- **Cara Mengerjakan**:
Tuliskan kembali seluruh artikel tentang kematian di bawah ini huruf demi huruf, tanpa mengubah apa pun.

- **Kutipan Pilihan**:
--------------------------------------------------

Rabu 16 Sep 2020 23:45 WIB

Kematian Indah untuk Mukmin, Tapi Jangan Mengharapkannya

Rasulullah melarang umatnya untuk mengharap-harapkan kematian.

Rep: Ali Yusuf/ Red: Nashih Nashrullah
Rasulullah melarang umatnya untuk mengharap-harapkan kematian.  Ilustrasi kematian.
Foto: Republika/Yogi Ardhi
Rasulullah melarang umatnya untuk mengharap-harapkan kematian. Ilustrasi kematian.

REPUBLIKA.CO.ID, JAKARTA— Kematian mengubah semua keadaan yang mengalaminya, canda tawa menjadi tangisan, kegembiraan menjadi kesedihan.  

 

Baca Juga

Ustadz Khalilurrahman El Mahfani dalam bukunya "Menguak Rahasia Kehidupan Setelah Kematian" mengatakan, jika manusia memperoleh husnul khatimah yang berarti menikmati jamuan surga atau sebaliknya su'ul khatimah yang berarti pedihnya siksa api neraka.

--------------------------------------------------

- **Item Dataset**:
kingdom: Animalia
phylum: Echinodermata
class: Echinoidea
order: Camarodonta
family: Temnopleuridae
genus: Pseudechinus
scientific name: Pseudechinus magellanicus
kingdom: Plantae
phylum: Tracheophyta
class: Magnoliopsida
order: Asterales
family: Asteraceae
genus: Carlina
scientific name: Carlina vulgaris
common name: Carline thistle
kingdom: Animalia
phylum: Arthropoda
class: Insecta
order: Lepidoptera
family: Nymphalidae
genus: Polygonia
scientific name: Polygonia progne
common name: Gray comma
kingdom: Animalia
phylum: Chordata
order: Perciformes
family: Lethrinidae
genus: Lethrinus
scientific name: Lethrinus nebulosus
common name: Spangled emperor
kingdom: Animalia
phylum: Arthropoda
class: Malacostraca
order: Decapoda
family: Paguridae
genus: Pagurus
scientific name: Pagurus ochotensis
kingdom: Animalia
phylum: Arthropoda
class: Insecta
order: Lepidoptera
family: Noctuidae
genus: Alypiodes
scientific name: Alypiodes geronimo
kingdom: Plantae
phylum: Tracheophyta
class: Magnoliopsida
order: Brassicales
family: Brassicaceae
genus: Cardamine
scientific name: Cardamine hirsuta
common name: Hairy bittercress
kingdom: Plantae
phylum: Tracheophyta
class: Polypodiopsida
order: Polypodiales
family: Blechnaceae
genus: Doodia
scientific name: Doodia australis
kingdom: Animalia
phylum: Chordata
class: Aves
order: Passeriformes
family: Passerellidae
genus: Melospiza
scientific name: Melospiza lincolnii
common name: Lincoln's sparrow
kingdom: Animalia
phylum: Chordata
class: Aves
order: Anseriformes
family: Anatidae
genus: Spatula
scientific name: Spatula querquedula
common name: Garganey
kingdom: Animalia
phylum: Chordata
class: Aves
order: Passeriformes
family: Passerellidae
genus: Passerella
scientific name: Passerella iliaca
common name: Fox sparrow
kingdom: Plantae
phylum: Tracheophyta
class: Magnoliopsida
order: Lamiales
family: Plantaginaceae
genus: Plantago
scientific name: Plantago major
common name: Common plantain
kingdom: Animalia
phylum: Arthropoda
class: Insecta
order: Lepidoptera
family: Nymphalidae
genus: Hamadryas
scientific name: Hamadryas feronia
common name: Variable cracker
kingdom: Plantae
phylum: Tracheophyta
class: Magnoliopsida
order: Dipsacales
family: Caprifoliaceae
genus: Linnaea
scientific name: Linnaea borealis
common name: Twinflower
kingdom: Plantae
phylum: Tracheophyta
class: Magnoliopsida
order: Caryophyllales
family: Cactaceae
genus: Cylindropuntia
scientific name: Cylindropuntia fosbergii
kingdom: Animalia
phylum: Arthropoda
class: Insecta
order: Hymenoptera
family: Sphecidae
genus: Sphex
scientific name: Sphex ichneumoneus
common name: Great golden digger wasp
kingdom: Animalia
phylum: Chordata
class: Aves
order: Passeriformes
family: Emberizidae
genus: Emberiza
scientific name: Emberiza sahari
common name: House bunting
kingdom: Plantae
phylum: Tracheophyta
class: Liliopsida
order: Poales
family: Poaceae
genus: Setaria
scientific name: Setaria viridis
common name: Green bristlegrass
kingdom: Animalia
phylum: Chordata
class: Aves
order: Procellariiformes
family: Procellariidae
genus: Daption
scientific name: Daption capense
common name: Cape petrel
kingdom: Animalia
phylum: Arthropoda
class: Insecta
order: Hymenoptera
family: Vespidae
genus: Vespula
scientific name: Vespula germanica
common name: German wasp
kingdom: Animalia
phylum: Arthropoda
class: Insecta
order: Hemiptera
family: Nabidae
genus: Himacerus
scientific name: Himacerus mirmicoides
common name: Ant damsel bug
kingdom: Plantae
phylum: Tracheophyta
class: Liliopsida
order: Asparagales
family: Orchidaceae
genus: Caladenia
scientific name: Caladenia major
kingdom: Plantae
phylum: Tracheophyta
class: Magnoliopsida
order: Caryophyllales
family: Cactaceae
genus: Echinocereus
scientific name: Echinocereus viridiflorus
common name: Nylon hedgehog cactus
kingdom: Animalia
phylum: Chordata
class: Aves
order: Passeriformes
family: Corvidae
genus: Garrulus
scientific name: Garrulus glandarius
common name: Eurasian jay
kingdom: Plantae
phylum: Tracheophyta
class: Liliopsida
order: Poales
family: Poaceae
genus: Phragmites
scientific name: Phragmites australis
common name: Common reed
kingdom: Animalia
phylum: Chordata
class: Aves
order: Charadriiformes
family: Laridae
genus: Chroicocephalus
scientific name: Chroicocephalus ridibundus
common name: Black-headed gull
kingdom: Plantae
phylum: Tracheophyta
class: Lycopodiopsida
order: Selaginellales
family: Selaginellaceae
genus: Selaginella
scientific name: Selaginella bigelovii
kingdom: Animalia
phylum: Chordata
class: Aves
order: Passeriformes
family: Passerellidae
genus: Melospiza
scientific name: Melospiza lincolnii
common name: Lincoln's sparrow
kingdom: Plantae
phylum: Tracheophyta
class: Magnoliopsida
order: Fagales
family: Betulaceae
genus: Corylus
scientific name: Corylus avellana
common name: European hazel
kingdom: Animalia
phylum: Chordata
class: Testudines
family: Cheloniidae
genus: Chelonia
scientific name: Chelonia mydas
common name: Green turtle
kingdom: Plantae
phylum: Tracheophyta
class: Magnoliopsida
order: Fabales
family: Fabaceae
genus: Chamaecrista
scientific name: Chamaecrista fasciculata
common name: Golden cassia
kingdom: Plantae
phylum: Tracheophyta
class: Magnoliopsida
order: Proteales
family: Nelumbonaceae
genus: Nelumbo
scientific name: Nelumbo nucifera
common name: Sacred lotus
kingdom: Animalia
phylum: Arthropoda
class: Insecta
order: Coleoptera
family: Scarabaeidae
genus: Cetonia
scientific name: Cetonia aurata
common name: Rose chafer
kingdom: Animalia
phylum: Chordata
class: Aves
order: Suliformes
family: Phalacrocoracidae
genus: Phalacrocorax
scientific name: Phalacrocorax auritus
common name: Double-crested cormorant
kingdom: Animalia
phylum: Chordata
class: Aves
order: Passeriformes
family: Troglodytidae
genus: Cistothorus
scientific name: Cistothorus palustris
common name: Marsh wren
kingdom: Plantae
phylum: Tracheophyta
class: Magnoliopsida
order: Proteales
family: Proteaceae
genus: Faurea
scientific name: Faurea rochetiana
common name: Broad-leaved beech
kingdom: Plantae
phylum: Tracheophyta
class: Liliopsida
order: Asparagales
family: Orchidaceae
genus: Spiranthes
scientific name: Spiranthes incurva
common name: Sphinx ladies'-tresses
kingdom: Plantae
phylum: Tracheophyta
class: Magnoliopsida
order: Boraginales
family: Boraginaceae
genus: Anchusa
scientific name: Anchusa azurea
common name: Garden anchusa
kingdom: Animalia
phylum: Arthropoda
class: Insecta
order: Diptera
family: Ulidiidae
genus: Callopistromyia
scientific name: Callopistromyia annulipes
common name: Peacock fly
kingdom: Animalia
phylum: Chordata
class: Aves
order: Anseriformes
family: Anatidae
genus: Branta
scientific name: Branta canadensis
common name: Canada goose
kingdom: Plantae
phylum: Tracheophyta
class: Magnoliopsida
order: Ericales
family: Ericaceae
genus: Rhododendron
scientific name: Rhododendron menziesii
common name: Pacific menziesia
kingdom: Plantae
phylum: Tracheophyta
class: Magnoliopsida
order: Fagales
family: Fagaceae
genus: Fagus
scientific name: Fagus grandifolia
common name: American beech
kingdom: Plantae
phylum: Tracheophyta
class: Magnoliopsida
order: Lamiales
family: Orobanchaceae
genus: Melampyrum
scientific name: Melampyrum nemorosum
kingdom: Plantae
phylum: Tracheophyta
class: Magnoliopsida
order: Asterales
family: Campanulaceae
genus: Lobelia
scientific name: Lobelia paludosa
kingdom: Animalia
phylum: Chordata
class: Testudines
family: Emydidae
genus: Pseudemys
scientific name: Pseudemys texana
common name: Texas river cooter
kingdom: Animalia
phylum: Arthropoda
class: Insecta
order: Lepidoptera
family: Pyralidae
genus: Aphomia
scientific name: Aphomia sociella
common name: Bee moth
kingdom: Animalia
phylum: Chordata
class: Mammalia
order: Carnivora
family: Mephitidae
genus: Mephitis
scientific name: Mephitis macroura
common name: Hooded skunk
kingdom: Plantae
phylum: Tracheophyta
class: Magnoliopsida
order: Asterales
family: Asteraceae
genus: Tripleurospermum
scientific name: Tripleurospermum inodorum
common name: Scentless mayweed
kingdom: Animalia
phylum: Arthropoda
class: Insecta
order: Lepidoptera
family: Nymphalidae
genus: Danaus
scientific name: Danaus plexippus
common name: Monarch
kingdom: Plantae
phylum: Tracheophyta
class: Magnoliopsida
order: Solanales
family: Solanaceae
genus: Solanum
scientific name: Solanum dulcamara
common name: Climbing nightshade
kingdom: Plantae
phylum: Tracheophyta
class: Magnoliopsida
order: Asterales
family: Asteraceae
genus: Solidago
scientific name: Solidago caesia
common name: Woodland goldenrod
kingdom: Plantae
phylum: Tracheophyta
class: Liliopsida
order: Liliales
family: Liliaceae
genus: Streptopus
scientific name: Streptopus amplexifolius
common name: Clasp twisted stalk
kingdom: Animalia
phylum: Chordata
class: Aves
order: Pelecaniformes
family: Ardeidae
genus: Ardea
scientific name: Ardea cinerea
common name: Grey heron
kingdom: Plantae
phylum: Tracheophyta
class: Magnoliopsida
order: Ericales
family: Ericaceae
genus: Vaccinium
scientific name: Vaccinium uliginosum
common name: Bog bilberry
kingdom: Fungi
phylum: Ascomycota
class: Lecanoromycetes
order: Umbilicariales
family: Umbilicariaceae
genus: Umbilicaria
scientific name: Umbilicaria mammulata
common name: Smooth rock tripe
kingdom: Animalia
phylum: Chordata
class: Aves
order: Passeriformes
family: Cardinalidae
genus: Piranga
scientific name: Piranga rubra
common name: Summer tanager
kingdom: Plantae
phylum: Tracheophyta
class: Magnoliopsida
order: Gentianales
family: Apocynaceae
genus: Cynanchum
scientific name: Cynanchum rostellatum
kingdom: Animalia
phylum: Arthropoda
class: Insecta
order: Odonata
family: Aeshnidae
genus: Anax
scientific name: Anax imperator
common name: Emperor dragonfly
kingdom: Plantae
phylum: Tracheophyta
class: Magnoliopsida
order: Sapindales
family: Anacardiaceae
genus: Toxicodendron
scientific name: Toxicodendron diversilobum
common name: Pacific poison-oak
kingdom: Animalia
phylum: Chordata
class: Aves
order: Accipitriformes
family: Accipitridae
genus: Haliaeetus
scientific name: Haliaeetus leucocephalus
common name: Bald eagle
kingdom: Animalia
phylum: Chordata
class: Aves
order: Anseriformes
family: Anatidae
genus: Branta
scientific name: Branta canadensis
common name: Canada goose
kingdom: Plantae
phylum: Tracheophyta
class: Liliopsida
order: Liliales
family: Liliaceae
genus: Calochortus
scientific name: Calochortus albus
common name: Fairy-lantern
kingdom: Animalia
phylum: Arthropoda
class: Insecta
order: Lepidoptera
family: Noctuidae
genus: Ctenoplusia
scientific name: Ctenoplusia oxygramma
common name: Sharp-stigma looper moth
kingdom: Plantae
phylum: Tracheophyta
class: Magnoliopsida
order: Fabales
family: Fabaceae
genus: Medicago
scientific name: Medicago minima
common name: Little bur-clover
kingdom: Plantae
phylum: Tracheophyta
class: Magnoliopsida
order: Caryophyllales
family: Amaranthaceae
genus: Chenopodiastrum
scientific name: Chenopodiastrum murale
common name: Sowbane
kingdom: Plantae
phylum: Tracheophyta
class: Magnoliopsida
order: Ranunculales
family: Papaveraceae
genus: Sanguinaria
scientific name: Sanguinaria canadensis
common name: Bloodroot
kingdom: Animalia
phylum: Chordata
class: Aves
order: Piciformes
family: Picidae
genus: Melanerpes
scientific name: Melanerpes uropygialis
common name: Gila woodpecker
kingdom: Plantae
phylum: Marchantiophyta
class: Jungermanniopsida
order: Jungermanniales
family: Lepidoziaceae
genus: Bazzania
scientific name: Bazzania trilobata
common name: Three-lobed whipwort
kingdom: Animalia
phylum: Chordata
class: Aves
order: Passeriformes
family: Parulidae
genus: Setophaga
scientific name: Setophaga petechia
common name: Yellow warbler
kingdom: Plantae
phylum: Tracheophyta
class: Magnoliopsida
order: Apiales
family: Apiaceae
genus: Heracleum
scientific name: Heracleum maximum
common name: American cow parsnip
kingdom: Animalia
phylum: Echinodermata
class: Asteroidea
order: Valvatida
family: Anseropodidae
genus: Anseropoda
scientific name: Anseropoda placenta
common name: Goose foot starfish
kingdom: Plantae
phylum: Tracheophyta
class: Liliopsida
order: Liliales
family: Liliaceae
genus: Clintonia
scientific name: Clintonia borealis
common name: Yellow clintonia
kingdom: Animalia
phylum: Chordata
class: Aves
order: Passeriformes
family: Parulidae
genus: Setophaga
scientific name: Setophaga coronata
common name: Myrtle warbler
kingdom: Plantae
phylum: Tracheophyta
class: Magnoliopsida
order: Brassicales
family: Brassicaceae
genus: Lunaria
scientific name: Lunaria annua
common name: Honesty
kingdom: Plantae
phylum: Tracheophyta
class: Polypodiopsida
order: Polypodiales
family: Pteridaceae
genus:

--------------------------------------------------

- **Penyelesaian Soal**:
Rabu 16 Sep 2020 23:45 WIB

Kematian Indah untuk Mukmin, Tapi Jangan Mengharapkannya

Rasulullah melarang umatnya untuk mengharap-harapkan kematian.

Rep: Ali Yusuf/ Red: Nashih Nashrullah
Rasulullah melarang umatnya untuk mengharap-harapkan kematian.  Ilustrasi kematian.
Foto: Republika/Yogi Ardhi
Rasulullah melarang umatnya untuk mengharap-harapkan kematian. Ilustrasi kematian.

REPUBLIKA.CO.ID, JAKARTA— Kematian mengubah semua keadaan yang mengalaminya, canda tawa menjadi tangisan, kegembiraan menjadi kesedihan.  

 

Baca Juga

Ustadz Khalilurrahman El Mahfani dalam bukunya "Menguak Rahasia Kehidupan Setelah Kematian" mengatakan, jika manusia memperoleh husnul khatimah yang berarti menikmati jamuan surga atau sebaliknya su'ul khatimah yang berarti pedihnya siksa api neraka.